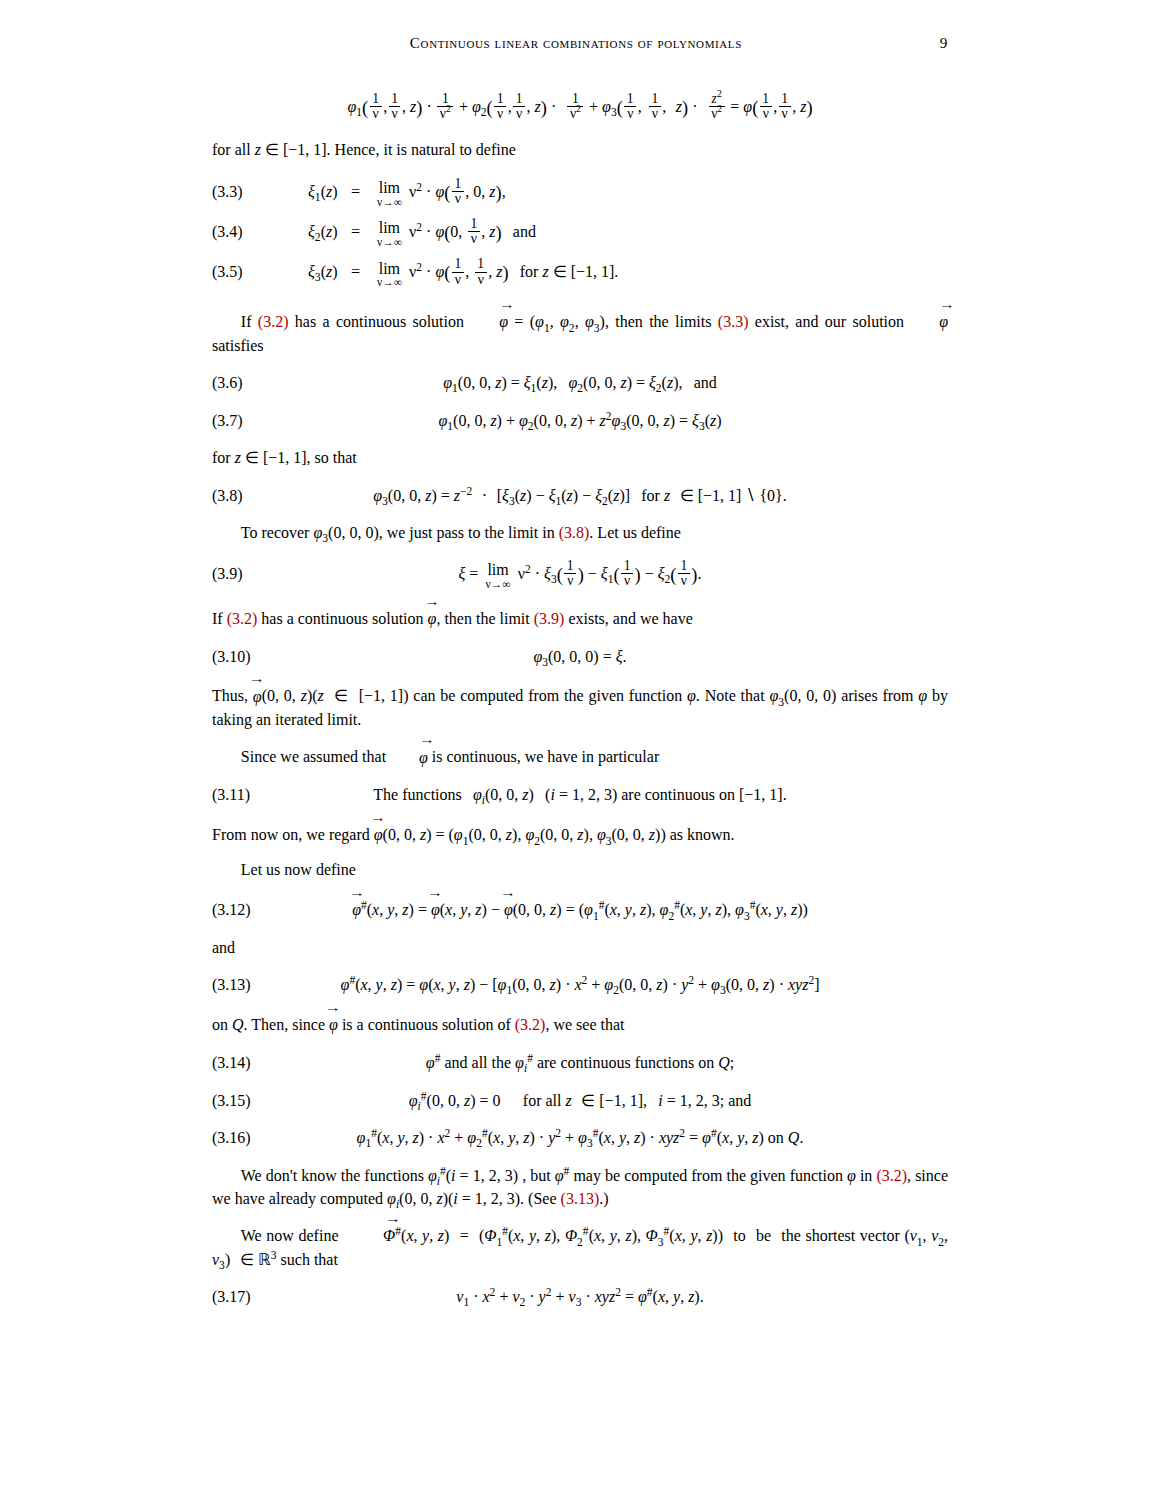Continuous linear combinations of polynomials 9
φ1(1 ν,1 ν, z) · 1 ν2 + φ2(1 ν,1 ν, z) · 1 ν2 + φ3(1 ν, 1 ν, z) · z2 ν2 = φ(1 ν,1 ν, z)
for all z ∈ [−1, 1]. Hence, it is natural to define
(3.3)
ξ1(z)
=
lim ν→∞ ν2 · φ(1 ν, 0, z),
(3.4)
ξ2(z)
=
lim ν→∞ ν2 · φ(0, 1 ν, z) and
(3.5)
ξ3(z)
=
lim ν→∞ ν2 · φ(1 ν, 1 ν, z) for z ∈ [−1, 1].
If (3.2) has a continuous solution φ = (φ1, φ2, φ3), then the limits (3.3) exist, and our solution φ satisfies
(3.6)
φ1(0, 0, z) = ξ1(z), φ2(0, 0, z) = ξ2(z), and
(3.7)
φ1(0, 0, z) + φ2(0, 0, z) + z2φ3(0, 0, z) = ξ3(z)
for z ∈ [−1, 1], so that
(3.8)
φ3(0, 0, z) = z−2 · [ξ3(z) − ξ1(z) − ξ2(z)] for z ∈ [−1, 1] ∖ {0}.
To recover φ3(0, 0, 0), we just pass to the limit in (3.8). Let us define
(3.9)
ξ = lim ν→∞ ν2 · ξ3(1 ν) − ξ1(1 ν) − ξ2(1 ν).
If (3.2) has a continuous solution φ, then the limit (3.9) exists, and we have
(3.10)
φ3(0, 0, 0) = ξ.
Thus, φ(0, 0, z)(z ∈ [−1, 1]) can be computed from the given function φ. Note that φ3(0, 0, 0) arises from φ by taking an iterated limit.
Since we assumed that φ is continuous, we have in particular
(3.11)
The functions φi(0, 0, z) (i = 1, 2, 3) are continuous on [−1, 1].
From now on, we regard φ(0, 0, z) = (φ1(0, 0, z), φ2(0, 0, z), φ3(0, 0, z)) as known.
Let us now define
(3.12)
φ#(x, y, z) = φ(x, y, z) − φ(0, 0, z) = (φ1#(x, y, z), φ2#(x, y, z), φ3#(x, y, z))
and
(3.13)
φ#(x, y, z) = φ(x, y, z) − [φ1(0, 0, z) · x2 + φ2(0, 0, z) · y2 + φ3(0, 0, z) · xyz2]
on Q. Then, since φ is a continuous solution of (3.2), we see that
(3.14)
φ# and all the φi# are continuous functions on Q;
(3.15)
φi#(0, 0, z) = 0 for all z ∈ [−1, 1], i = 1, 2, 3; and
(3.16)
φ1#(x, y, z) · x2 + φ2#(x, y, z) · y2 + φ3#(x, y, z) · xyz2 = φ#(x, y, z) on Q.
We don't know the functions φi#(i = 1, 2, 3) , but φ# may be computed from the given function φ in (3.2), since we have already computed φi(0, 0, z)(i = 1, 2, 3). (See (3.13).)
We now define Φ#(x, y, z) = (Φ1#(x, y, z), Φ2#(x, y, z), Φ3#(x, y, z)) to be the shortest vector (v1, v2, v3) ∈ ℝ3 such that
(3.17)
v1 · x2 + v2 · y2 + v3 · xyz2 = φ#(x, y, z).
________________________________________
Where a line above contains the word "computed", show that line.

# Answer section:
Thus, φ(0, 0, z)(z ∈ [−1, 1]) can be computed from the given function φ. Note that φ3(0, 0, 0) arises from φ by taking an iterated limit.
We don't know the functions φi#(i = 1, 2, 3) , but φ# may be computed from the given function φ in (3.2), since we have already computed φi(0, 0, z)(i = 1, 2, 3). (See (3.13).)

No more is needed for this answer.